Entries taken from a collection
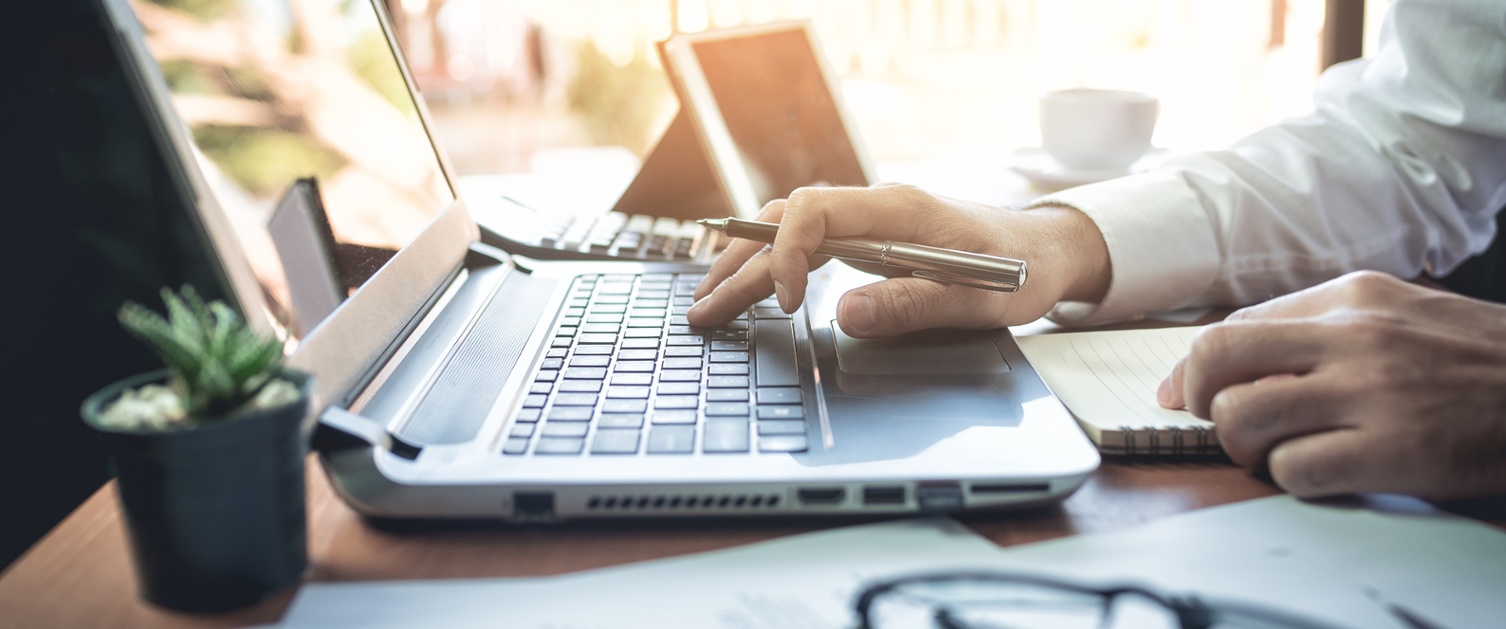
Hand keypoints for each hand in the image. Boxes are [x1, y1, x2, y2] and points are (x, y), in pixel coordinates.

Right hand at [686, 184, 1110, 336]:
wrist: (1046, 251)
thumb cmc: (1018, 272)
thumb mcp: (975, 298)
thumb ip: (912, 304)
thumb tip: (847, 313)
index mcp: (897, 209)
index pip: (813, 212)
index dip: (787, 254)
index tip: (787, 305)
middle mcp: (875, 207)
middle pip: (786, 223)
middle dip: (741, 267)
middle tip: (705, 311)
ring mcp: (869, 221)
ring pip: (788, 231)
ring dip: (747, 265)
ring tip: (710, 301)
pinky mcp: (869, 239)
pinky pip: (807, 243)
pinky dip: (772, 265)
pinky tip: (749, 287)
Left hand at [1158, 271, 1505, 500]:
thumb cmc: (1473, 360)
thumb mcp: (1399, 314)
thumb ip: (1318, 328)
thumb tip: (1225, 364)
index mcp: (1352, 296)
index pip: (1233, 325)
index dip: (1192, 367)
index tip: (1182, 393)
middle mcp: (1355, 335)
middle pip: (1217, 359)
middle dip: (1200, 398)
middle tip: (1220, 420)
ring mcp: (1373, 392)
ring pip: (1244, 417)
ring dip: (1243, 445)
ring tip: (1274, 450)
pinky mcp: (1393, 451)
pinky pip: (1293, 470)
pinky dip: (1291, 478)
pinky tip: (1322, 471)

_Instructions for the task_
Filter the data above by the word "pinky" and copy every line that matches.

_Solution to the problem_
pinky mcp: (869, 239)
pinky pip: (807, 243)
pinky dip: (772, 265)
pinky tip: (749, 287)
pinky mcp: (1393, 451)
pinky pip: (1293, 470)
pinky dip: (1291, 478)
pinky tip: (1322, 471)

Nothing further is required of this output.